TASK DIRECTIONS:
Format the lines of the entries below as a numbered list, omitting blank lines, starting at the line containing "scientific name: Cnicothamnus lorentzii" and ending after the line containing "scientific name: Krigia caespitosa".

··· DATASET ENTRIES

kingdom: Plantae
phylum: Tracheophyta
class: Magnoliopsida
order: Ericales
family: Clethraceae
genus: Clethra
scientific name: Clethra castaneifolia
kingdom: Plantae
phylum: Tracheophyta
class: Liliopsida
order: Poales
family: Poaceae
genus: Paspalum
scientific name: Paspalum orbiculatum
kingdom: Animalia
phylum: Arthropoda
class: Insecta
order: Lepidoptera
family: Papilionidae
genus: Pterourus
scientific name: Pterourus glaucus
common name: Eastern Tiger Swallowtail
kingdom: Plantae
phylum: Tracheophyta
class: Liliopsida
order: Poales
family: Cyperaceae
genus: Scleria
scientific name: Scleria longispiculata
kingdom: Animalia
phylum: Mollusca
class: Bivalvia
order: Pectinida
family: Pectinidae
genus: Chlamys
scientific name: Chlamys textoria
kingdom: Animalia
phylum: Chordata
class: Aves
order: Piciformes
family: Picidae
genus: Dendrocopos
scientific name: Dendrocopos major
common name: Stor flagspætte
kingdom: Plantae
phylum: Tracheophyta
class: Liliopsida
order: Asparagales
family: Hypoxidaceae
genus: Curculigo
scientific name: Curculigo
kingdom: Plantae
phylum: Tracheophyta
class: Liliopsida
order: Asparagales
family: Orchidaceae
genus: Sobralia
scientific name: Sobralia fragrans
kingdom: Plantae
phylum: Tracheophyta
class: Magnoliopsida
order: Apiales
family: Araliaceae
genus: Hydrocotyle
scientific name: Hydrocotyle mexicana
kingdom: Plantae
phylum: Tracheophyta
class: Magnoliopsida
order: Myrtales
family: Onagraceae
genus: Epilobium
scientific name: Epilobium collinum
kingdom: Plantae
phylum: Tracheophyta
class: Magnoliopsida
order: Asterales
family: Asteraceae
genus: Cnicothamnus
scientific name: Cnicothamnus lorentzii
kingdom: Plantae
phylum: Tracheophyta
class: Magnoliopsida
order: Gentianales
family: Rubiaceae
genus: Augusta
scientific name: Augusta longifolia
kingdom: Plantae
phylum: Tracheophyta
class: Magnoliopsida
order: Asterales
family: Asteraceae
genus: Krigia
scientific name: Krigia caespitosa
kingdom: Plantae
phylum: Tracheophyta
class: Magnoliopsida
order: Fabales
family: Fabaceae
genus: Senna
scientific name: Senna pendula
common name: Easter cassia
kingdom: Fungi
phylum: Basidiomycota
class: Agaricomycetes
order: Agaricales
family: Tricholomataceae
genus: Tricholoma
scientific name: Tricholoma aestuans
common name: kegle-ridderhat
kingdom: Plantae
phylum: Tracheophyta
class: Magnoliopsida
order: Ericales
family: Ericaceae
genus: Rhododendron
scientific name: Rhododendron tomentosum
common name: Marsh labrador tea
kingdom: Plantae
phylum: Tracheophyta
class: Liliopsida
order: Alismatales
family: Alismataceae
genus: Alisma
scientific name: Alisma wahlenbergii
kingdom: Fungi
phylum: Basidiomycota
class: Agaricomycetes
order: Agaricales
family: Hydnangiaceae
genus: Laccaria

······

CORRECT OUTPUT:
1. scientific name: Cnicothamnus lorentzii
2. kingdom: Plantae
3. phylum: Tracheophyta
4. class: Magnoliopsida
5. order: Gentianales
6. family: Rubiaceae
7. genus: Augusta
8. scientific name: Augusta longifolia
9. kingdom: Plantae
10. phylum: Tracheophyta
11. class: Magnoliopsida
12. order: Asterales
13. family: Asteraceae
14. genus: Krigia
15. scientific name: Krigia caespitosa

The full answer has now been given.